Congress provided the framework; now the SEC has the longitude and latitude to implement provisions that will govern a capital market in need of dyer change.
Crowdfunding is set to revolutionize the financial capital markets by combining social media and debt/equity-based financing. Crowdfunding is poised to usher in a new asset class that will change how early stage financing transactions are consummated. In addition, it will create a new investor class that could start the journey to wealth creation for the next generation.
Crowdfunding will become a prevalent way to gain access to capital; it is already happening today and has become big business. Transparency is the core requirement for both the entrepreneur and investors the opportunity to spur job creation and provide access to the public capital markets for small and emerging companies is now.

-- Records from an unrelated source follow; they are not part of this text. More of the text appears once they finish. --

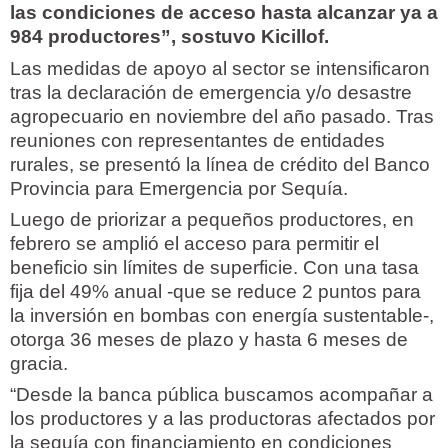
las condiciones de acceso hasta alcanzar ya a
984 productores”, sostuvo Kicillof.
Las medidas de apoyo al sector se intensificaron
tras la declaración de emergencia y/o desastre
agropecuario en noviembre del año pasado. Tras
reuniones con representantes de entidades
rurales, se presentó la línea de crédito del Banco
Provincia para Emergencia por Sequía.
Luego de priorizar a pequeños productores, en
febrero se amplió el acceso para permitir el
beneficio sin límites de superficie. Con una tasa
fija del 49% anual -que se reduce 2 puntos para
la inversión en bombas con energía sustentable-,
otorga 36 meses de plazo y hasta 6 meses de
gracia.
“Desde la banca pública buscamos acompañar a
los productores y a las productoras afectados por
la sequía con financiamiento en condiciones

If the rules become too burdensome, or if incentives become diminished for any party, the ecosystem will operate far below its potential – if at all. Companies will have difficulty reaching new investors, innovation and job creation will remain hampered, and the economy will suffer.
A vibrant capital market is the foundation of a healthy economy that creates jobs – for everyone.
Kim Wales is the founder of Wales Capital and CrowdBureau. She is a sought after thought leader on topics related to the JOBS Act, Crowdfunding and AIFMD. Kim writes for several publications, consults all size organizations and governments and speaker at many global conferences. Wales Capital is a global management consulting firm and trusted advisor. CrowdBureau is a Collective Market Intelligence ratings agency. Both are headquartered in New York, NY.